At 11:10 AM 2/9/2006 -0500, Kevin Dangoor wrote:
On 2/9/06, Ben Bangert <ben@groovie.org> wrote:
It's mainly because Routes is relied on by quite a few other setuptools-enabled packages, so being able to easy install it was necessary. I didn't have a non-setuptools build mainly because I couldn't see how to setup a setup.py file in such a way that I could make both versions at once. I'm assuming I'd need two setup.py's and to swap them in the build depending on if it was a setuptools build or not.
Could you do something like this:
try: from setuptools import setup except ImportError: from distutils.core import setup
On your system, you'd then be able to build eggs at will. Other people who download an sdist but don't have setuptools will just get normal sdist-like behavior.

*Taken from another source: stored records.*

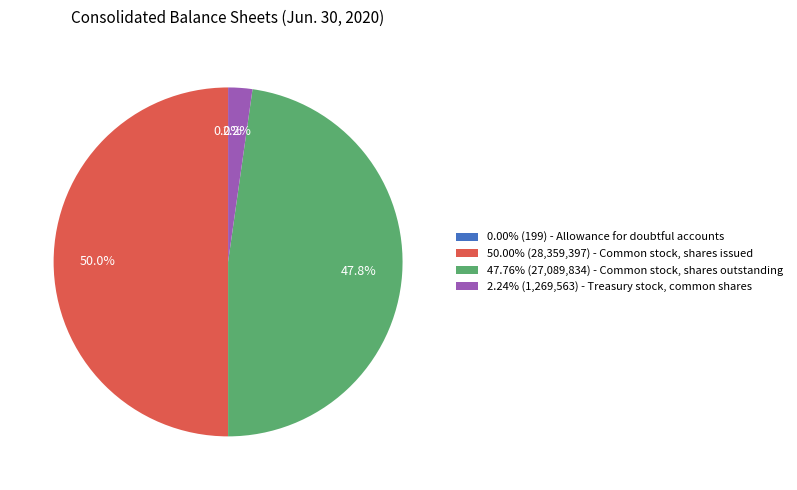

Approximately how many times larger is the value at 47.76% (27,089,834) - Common stock, shares outstanding compared to 50.00% (28,359,397) - Common stock, shares issued?

1.0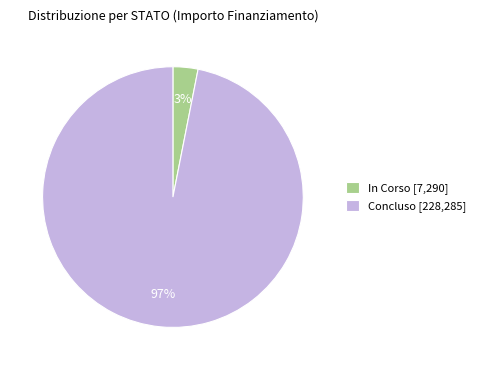

Is In Corso [7,290] the majority of the pie?

No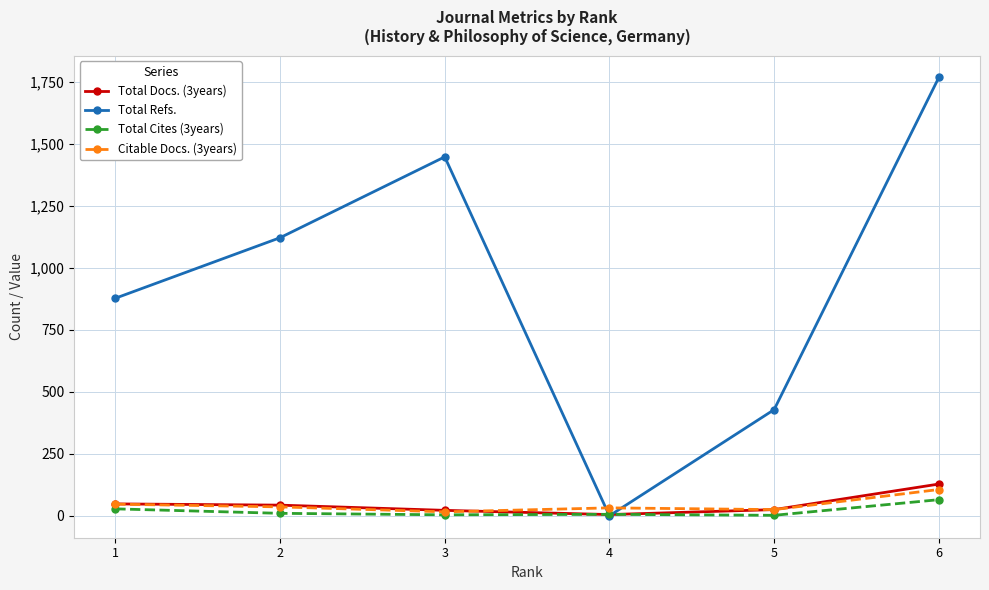

At which label is Total Docs. (3years) closest to 66?

1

Almost. You'll have to use MANIFEST.in or they won't be able to do bdist_rpm or certain other commands from your sdist. That is, you can't use setuptools' revision control features, since they won't have them available. Aside from that minor point, this is the approach I'd recommend to authors who are only using setuptools in order to build eggs and to upload stuff to PyPI, and aren't pointing their users to the docs. You will have to forego all of the normal conveniences of setuptools, however. Personally, however, I think that the short statement somebody else posted about "hey, I use setuptools, and if you're installing anywhere besides your system's site-packages directory you should check out this link" (to the Custom Installation Locations doc) is more than sufficient. I've been keeping setuptools in "alpha" mainly for API-change reasons, but it seems to me that the massive exposure to eggs given by TurboGears has shaken out all but the "new user hasn't read the doc and needs a custom install" problems. What impressed me most about Joe's blog post is not his installation failed, but just how close he was to actual success without even reading the documentation. So, as far as I'm concerned, as soon as it's at the point where he'd have succeeded in what he did, setuptools should qualify as beta quality. And that's just a bit of spit-and-polish away. So even though I'm not thrilled about the blog post, it's actually a pretty positive milestone in two ways: 1. It highlights how little there is left to go to get to a quality installation experience 2. It highlights how popular setuptools has already become.